It’s Day 3 I haven’t changed my eating habits to much because I wont get any new groceries until this weekend. I think I’m only going to be doing small changes at first. If I throw myself into this fully then I know I will fail. I’ve done it before and It will happen again I’m starting with exercise twice a day and drinking a lot more water. I know I’m supposed to be eating breakfast every morning but I don’t so that will be the next thing I work on. I’ll probably pick up special K or something like that and buy lots of yogurt and freeze it all.
I did my Pilates this morning which was only 20 minutes my arms were killing me and I had to really modify some of the moves. Now I feel like it wasn’t enough I feel like I’m sitting here watching tv and could be working out or doing something more. but I don’t what else to do.
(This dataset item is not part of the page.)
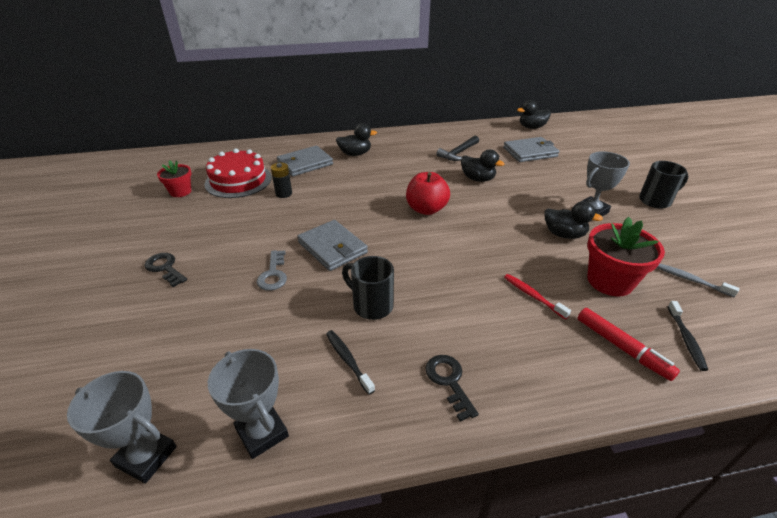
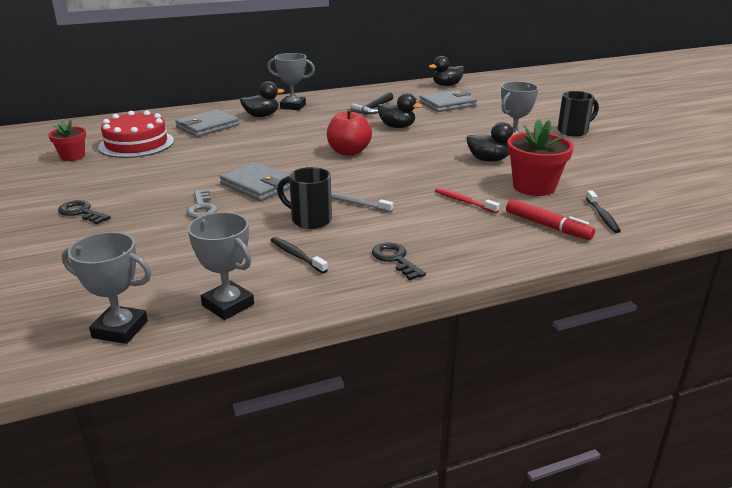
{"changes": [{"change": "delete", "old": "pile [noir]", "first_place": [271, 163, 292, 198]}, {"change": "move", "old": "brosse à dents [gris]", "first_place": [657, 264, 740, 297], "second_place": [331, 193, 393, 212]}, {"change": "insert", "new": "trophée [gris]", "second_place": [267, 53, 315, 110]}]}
Tonight I will do 30DS but that’s tonight if I do it more then just once a day I think I may injure myself. Maybe after tonight’s workout I can say that I am doing more then I think, but I still don’t think that I’m off to a good start…. Ill come back and edit this after tonight’s workout.
So I put in 30DS and I got tired fast again but I didn’t stop after the first 5 minutes I kept going. However, my computer had other ideas right around the 7 mark it quit playing and wouldn’t respond. I had to force it to shut down and now I’m running a virus scan but I know its not that its just its old and I need to get rid of the old files to make room on the hard drive. So I got 20 minutes of pilates and about 7 minutes of 30DS not even 30 minutes total :\
My whole body hurts tho. So maybe tomorrow I can put in more time and even work in a lunch time workout. I’m dreading Monday I feel like I want this so bad but at the same time I’m afraid to fail but I’m also afraid to accomplish it. I see a lot of other blogs where people talk about rewards they will allow themselves if they reach their goals. I can understand that but isn’t reaching your goal enough of a reward? Maybe I’m just against it in a way because I know I can’t do rewards for myself.